At least fifty people stepped around me, oblivious to the sniveling heap of girl on the floor. At least a dozen of the fifty looked visibly annoyed. Of the group, only one stopped to help. I tried to tell him everything was under control, but the wheelchair on the seat was his cue to ask twice. A few minutes later, wheelchair carefully stowed in the shelf on the other side of the train, he and I sat across from each other and talked. I apologized for being such a basket case and for the wheelchair grease on his jeans, but for the most part we just enjoyed each other’s company for the three hour train ride.
How can a group of people be that frantic to leave a city? I understand impatience, I really do, but when it interferes with basic human compassion I start to worry. And, as I battled the crowd and the stagnant, humid air that circulated throughout Penn Station, I thought I had descended into my own “third ring of hell” and started to appreciate Baltimore just a little more. No one’s ever shoved me or my wheelchair to get somewhere three seconds faster. The red caps at Baltimore’s Penn Station make sure that my bag and I reach an appropriately accessible car, and the elevator to the platform is easy to locate.

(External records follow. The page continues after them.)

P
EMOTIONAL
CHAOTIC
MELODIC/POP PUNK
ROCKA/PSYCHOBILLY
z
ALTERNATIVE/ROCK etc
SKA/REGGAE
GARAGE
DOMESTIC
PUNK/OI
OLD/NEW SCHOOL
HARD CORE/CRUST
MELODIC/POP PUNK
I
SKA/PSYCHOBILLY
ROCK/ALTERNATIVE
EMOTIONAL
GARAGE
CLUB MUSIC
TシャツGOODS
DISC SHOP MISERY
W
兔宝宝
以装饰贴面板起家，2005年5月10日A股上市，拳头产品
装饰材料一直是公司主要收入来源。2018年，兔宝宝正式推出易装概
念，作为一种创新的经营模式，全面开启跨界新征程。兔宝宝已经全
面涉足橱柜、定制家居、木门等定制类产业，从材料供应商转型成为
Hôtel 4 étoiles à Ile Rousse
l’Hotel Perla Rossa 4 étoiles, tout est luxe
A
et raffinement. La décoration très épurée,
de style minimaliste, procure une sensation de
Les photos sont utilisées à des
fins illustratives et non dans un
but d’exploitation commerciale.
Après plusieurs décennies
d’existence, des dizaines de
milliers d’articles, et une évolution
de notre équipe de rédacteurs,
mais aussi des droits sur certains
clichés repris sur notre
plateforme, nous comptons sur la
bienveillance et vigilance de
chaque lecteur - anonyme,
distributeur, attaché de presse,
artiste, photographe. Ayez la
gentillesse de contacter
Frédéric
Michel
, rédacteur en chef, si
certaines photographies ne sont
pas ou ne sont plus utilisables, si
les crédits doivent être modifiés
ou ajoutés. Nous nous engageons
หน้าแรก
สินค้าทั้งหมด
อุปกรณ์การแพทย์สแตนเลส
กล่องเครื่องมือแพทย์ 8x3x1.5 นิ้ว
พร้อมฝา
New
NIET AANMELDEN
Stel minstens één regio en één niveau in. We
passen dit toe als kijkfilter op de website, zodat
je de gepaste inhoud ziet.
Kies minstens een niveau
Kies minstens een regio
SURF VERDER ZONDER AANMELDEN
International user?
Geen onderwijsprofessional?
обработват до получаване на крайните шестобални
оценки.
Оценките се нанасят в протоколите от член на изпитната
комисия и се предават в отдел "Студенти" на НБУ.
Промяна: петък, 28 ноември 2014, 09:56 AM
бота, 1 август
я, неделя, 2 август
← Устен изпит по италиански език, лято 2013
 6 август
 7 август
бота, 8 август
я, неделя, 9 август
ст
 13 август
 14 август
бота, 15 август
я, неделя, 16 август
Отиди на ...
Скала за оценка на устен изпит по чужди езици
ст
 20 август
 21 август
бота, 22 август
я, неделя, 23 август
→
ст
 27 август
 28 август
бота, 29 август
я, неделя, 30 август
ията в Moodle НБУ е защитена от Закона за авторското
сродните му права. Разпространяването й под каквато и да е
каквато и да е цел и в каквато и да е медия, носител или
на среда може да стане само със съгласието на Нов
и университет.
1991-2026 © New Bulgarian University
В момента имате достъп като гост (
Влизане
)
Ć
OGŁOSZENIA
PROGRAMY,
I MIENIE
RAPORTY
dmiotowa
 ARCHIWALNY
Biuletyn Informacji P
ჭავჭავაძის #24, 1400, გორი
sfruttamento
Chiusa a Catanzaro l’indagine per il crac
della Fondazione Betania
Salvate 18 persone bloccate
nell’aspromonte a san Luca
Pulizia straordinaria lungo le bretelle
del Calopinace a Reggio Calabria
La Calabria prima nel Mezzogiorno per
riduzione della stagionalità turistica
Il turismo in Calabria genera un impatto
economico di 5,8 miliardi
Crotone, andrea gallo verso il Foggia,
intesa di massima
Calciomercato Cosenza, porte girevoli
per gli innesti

Besides the smoldering humidity, there’s something different about the atmosphere here; it’s warmer, yes, but the warmth is measured by more than just a thermometer. Warmth, in my opinion, is a Baltimore taxi driver linking my arm to get me safely to the door of my row house, or the hostess at Koopers seating me as quickly as possible because she knows I can’t stand up for too long. It’s the customer service representative at BWI running me and my wheelchair to my gate so I wouldn’t miss my flight, or the Safeway employees helping me get my grocery bags to my car. It’s someone at the pool helping me assemble my wheelchair, or my favorite bartender at Max’s handing me a barstool before I accidentally wobble into an innocent stranger. People here don’t seem as brusque and rushed – maybe that’s where the “charm” comes from. My riding instructor was right about the parking here, and I never leave anything valuable in my car, but I stand by my initial decision, and maintain that Baltimore is not unfriendly.
The guy who helped me on the train last week lives in Maryland. I can’t say I was surprised.
1 comment:
Aeeeiii... I do find that Christmas time creates a rush. Fortunately, I am not using a wheelchair at this time, but when I did for a few weeks, I was almost killed in a parking lot. Some idiot in a Mercedes was doing 25mph past the front of a Borders.